Re: the townhouse
In other eras, these were just the sort of young people who might have started a revolution. They might have protested or rioted for their rights and the rights of all those who, like them, suffered. Surely they all had their own stories, ways they had been mistreated by a system that classified powered individuals by the level of threat they might present. Whatever their rights as citizens, what were their rights as people who could level buildings, or read every classified thought of every top member of government?
This was not a new conflict, just an old one with a fresh face. Like the old conflicts, its proponents were young and angry, not a one older than college-aged. There was the boy on the couch, with rapid reflexes and a knack for the fight. There was the girl who came thundering down the stairs, with scaled skin and fingertips that dripped pearl-white venom, fangs as long as fingertips. In the kitchen, a girl threw pots and pans at the charging captain with her mind, fast enough and hard enough to kill a lesser being. At the mouth of the basement stairs lurked an illusionist behind an imagined door, holding a gun that glinted in the dark, spoiling the effect, revealing his position.
And in the basement was the girl who had been scanning the captain’s mind since he arrived, along with a wan, exhausted looking boy with red eyes and white skin who had been dampening everything in the house with a frequency to keep the neighbors unaware and any trackers nice and quiet. When the girl squeezed his shoulder, giving him tacit permission to turn off, he all but collapsed.
Sound flooded back into the room. The soldier in the chair looked clean. Unmarked, even. He was apparently unconscious, shirtless, and chained securely to the chair, which was bolted, less securely, to the floor. The bolts showed some signs of strain.
The girl had pretty hazel eyes and dark skin.

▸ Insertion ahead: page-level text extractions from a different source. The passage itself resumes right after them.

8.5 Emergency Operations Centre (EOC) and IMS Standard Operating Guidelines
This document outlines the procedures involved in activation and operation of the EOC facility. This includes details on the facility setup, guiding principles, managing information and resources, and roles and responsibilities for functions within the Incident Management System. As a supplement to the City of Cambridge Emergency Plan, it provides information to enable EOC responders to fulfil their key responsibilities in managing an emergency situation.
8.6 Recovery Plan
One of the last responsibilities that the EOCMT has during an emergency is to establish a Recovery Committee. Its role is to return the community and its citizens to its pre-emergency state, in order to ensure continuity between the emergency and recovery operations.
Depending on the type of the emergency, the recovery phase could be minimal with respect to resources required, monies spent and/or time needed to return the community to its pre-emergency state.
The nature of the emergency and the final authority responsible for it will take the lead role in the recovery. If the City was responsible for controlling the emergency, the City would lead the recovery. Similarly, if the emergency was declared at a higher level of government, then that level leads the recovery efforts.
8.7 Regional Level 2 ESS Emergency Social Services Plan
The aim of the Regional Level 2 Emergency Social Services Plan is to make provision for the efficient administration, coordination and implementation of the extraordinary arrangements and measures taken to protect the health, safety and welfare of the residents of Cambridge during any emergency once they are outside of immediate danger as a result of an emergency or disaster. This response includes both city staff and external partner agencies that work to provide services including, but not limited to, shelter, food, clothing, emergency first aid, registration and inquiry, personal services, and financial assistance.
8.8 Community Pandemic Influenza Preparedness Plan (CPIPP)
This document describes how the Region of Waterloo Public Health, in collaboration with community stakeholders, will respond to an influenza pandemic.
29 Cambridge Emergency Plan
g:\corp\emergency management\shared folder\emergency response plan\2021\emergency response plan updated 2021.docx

She wasn't a very good demagogue, for she chose not to speechify. She seemed almost as exhausted as her albino counterpart, weary, haunted, and she spoke of memories of the past.
She spoke of the frigid cold at Christmastime, the way the snow turned to grey slush on Brooklyn streets, but how it shimmered, somehow perfect, until the city got to it. She spoke of lean days as the brilliant Christmas day when someone got their hands on fresh, fragrant firewood, enough to keep everyone warm well through New Years. She spoke of Steve’s ma, her gentleness, the color of her eyes as blood ran from them, as blood ran from all the eyes and crusted into black, thick tracks. It was 1961, she said, and the world was falling apart, but with something to fight for how could anyone complain? Seeing the bodies rolled into jungle pits, coated furry thick with flies, there was only a sense of calm, a buzzing in the brain from 72 hours without sleep, and satisfaction.